In some downtrodden American towns, the question about whether or not to vote for Donald Trump has more to do with a “desperate survival bid” than with his racist promises. A writer’s travels through the Appalachian Mountains uncover the pain, poverty and indignation that have fueled Trump’s rise among people who have felt let down by politicians on all ends of the political spectrum.

From The Associated Press:

The average Republican is as pessimistic about the economy today as the day Lehman Brothers collapsed, eight years ago, [Peter Atwater, a consultant who studies the tides of consumer confidence,] said. That perception of decline — that the country is careening in the wrong direction — can be as politically potent as watching your hometown wither, he said.

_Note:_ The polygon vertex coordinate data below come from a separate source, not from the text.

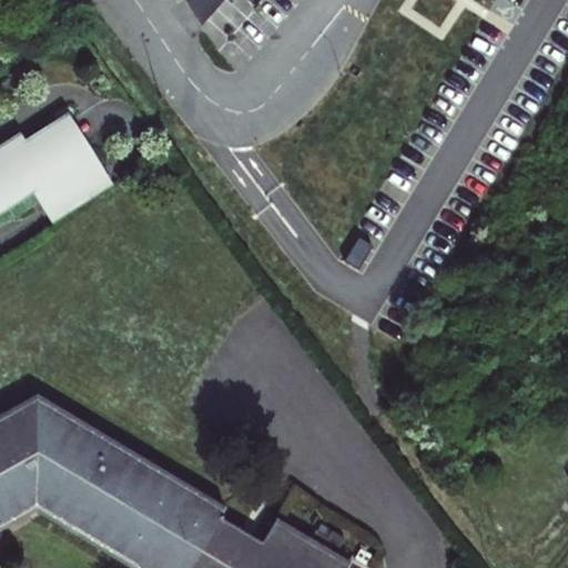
[(68,113),(24,140),(29,146),(52,132),(70,162),(90,150),(68,113)]
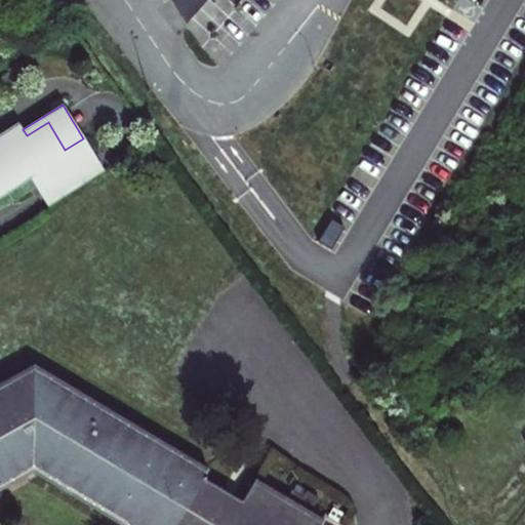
[(18,123),(0,134),(0,190),(30,172),(34,178),(41,191),(95,157),(83,138),(65,150),(48,122),(27,135),(23,129),(18,123)]
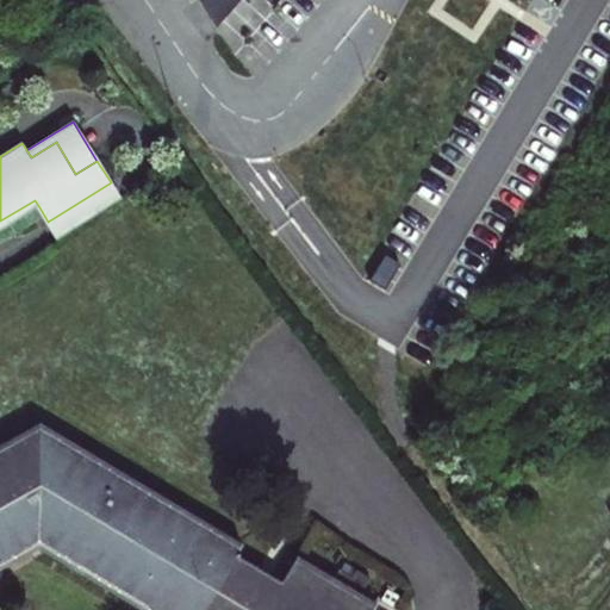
[(111,182),(48,222),(53,230),(58,238),(122,199),(116,192),(111,182)]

The non-profit Public Religion Research Institute calls such people “nostalgia voters.” Daniel Cox, the organization’s research director, said an uneven recovery from the recession lined up with societal shifts — the election of the first non-white president, a rising minority population, the decreasing influence of Christian values. It left many in struggling, blue-collar communities across the country feeling deserted for the sake of progress someplace else. … “When confidence falls, [” Atwater said,”] it’s all too complicated to understand an elaborate plan or an articulated policy. We don’t want to wait for the details; we don’t want to read the footnotes. Just give me a powerful headline.”

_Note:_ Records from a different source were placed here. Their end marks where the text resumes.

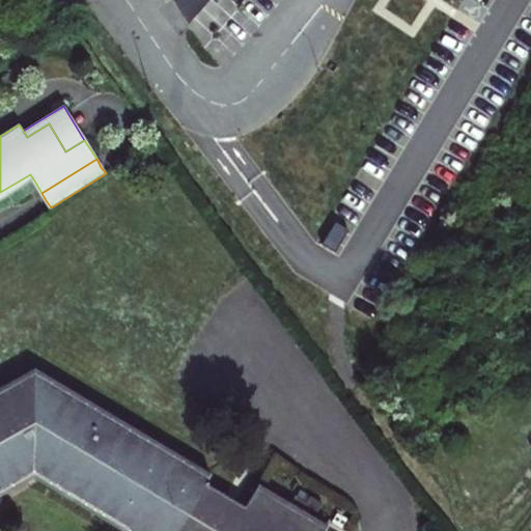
[(0,201),(34,180),(30,174),(0,192),(0,201)]
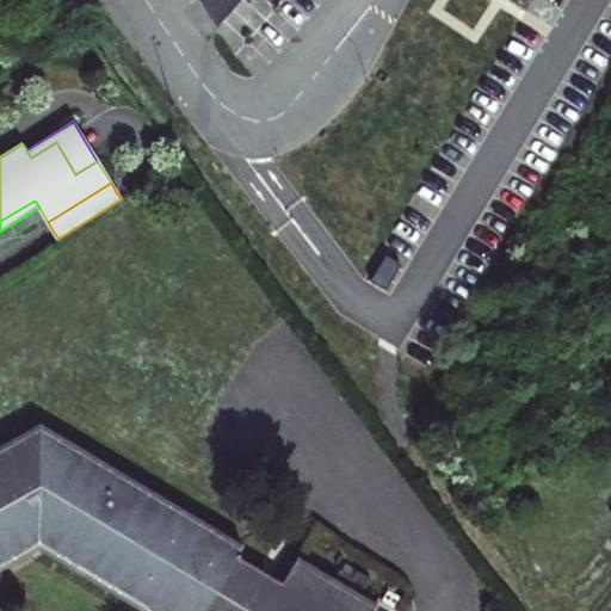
[(0,563),(37,543),(150,610),(370,610),(294,565),(278,591),(232,563),(238,554),(38,433),(0,455),(0,563)]
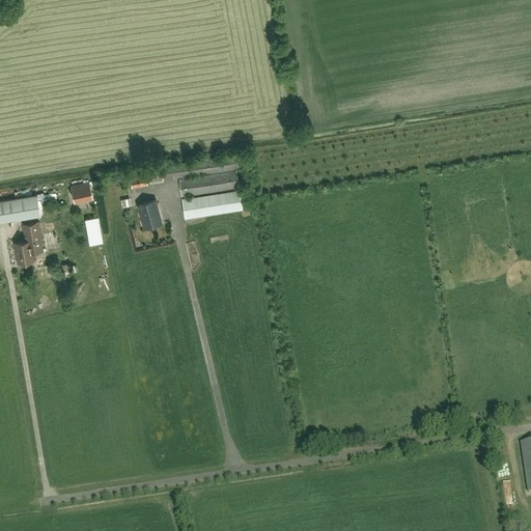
[(150,183),(238,169),(235,155),(147,168),(150,183)]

Trump promised to build the wall. Create jobs. Destroy ISIS. He blamed immigrants and China and Muslims for America’s woes. …. [Former miner Albert Adams] doesn’t like everything Trump has to say, particularly about immigration. He imagines immigrants are a lot like West Virginians: hard workers, doomed by the place of their birth to be down on their luck, looking for a better life.

His conundrum is echoed all over these mountains. People like Trump’s delivery, the rat-a-tat-tat of promises and insults so unscripted they figure he couldn’t have given it enough forethought to be pandering. Yet they’re occasionally disturbed by the contents.

Adams’ business partner, Leslie Arthur, isn’t quite sure Trump should be trusted with the nuclear codes. Mike Honaker, who runs the local funeral home, doesn’t appreciate how he talks about women. Mike Kirk in the pawn shop cringes when he hurls schoolyard taunts.